Biblical Archaeology Review 1:3, September 1975

Part of Ten Lost Tribes Located

Part of the so-called lost tribes of Israel appear to have been located.

In 721 B.C., the northern Kingdom of Israel, composed of ten of the ancient Israelite tribes descended from the sons of Jacob, was conquered and destroyed by Assyria.

The Assyrians were among the cruelest people ever to walk across the stage of history. Contemporaneous Assyrian reliefs have been found in which prisoners of the Assyrians are led through the street like dogs, with ropes attached to rings inserted in the septum of the nose. In other reliefs, parading Assyrians hold Hebrew prisoners aloft, impaled on Assyrian spears. In accordance with their usual practice, the Assyrians deported much of the upper classes of Israel and settled other peoples in their place. Those who remained intermarried with the newcomers, and out of this amalgamation came the Samaritans. Those who were deported were never heard from again. To history, the tribes who made up the northern Kingdom of Israel are known as the ten lost tribes.
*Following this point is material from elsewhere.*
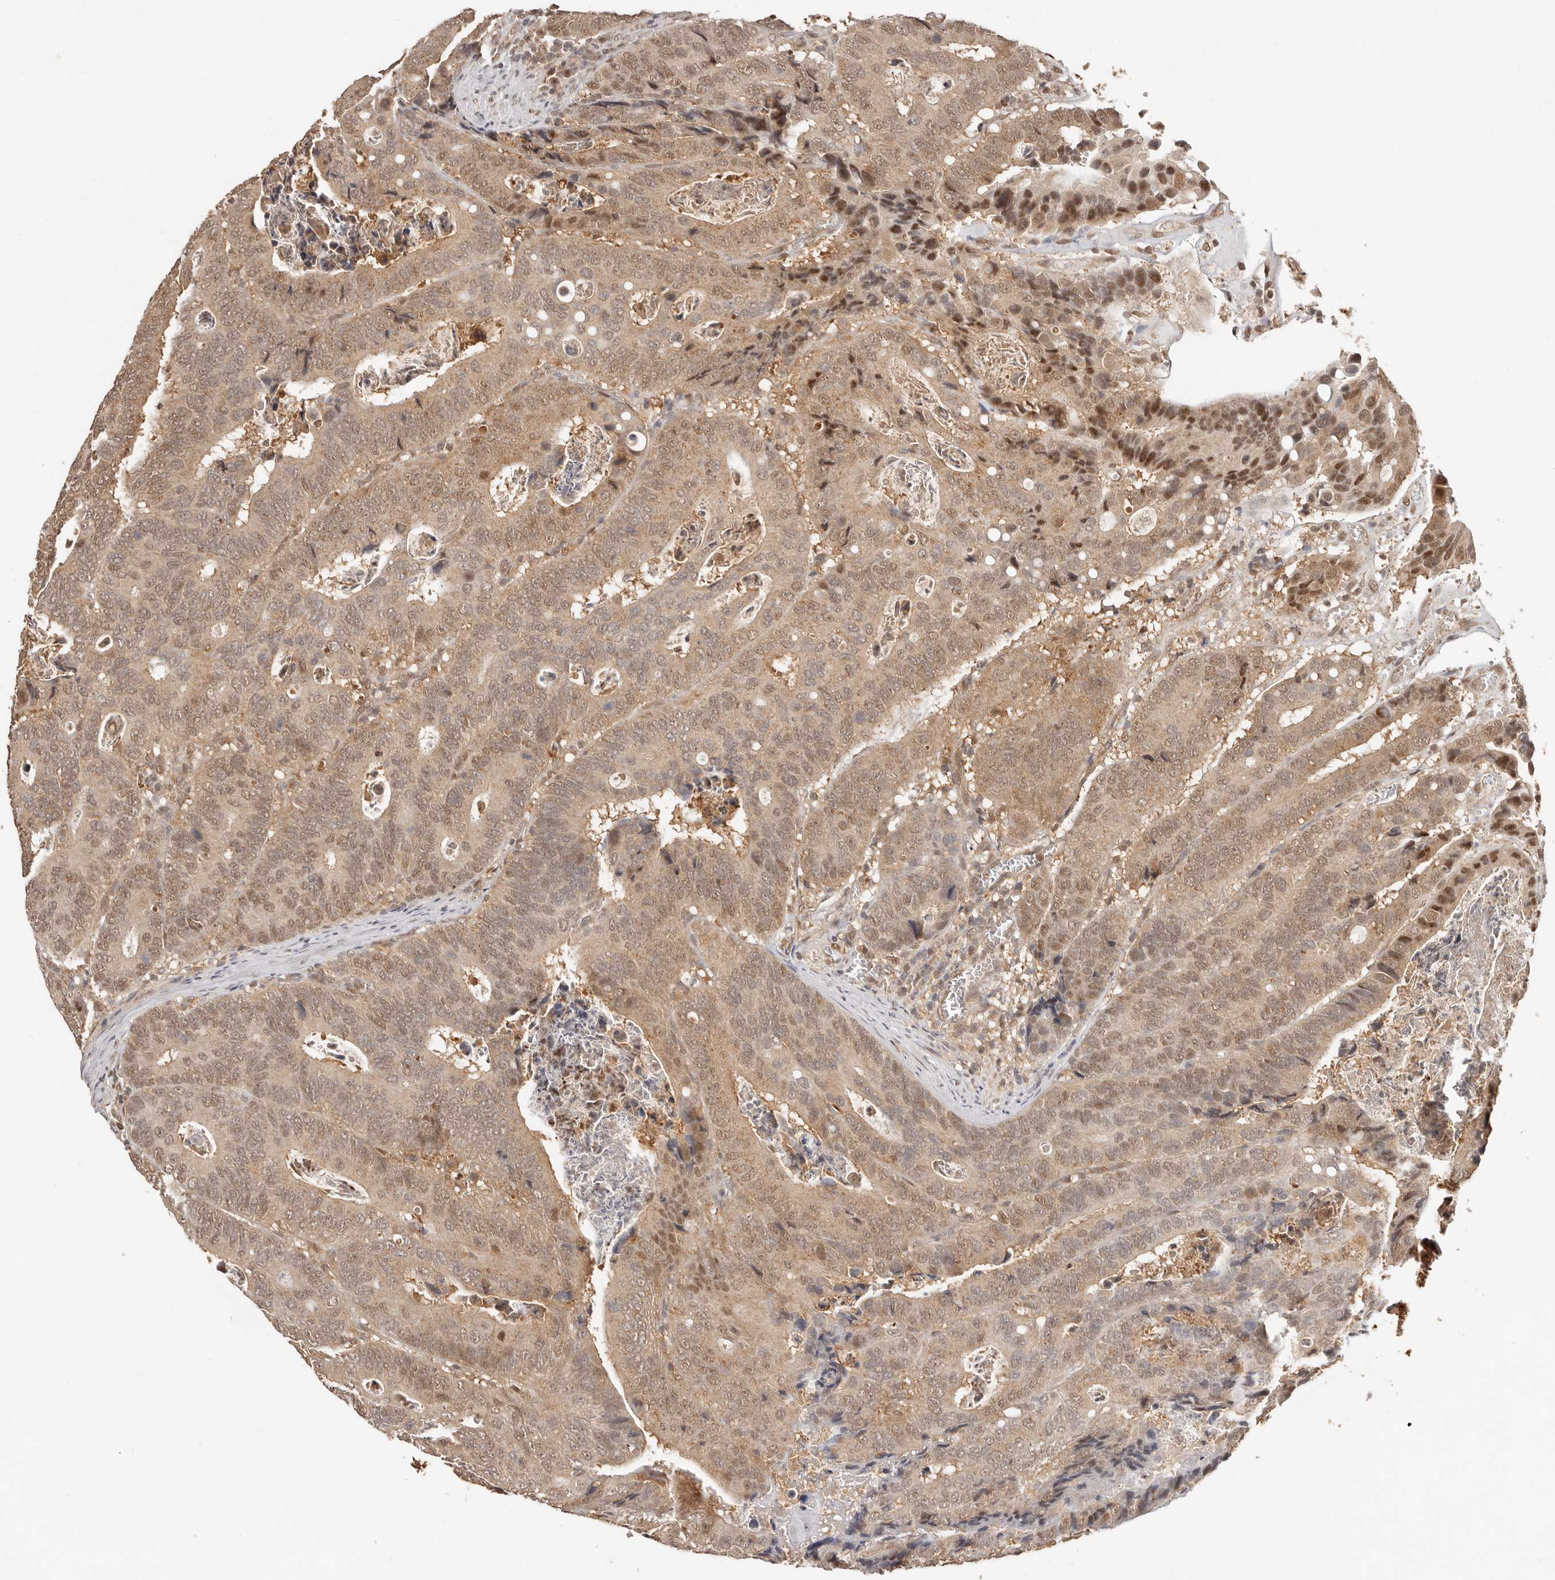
{"staining": {"intensity": "moderate", "quantity": ">75%", "location": "nuclear"}, "tissue": "colorectal cancer", "cell_type": "Tumor cells", "image_type": "cancer", "snomed": [{"axis": "morphology", "description": "Inflammation, NOS"}, {"axis": "morphology", "description": "Adenocarcinoma, NOS"}, {"axis": "topography", "description": "Colon"}], "caption": "Immunohistochemical staining of colorectal cancer reveals moderate nuclear protein positivity in about >75% of tumor cells.", "gene": "PSMA5", "patient": {"sex": "male", "age": 72}}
However, according to a recent study by Dr. Magen Broshi, an archaeologist at the Israel Museum, many Israelites fled south into the neighboring Kingdom of Judah in order to escape the Assyrian onslaught. There they melded with their Hebrew brethren and retained their Hebrew identity.

While all of the evidence has not yet been analyzed, it is becoming increasingly clear that Jerusalem underwent a major expansion during the eighth century B.C. Until that time, Jerusalem was confined to the ridge east of the narrow, central valley of the city, known as the Tyropoean Valley. Then, during the eighth century, the city exploded across the valley to the western ridge. By the end of the eighth century, the archaeological evidence indicates, the city had expanded to three or four times its former size.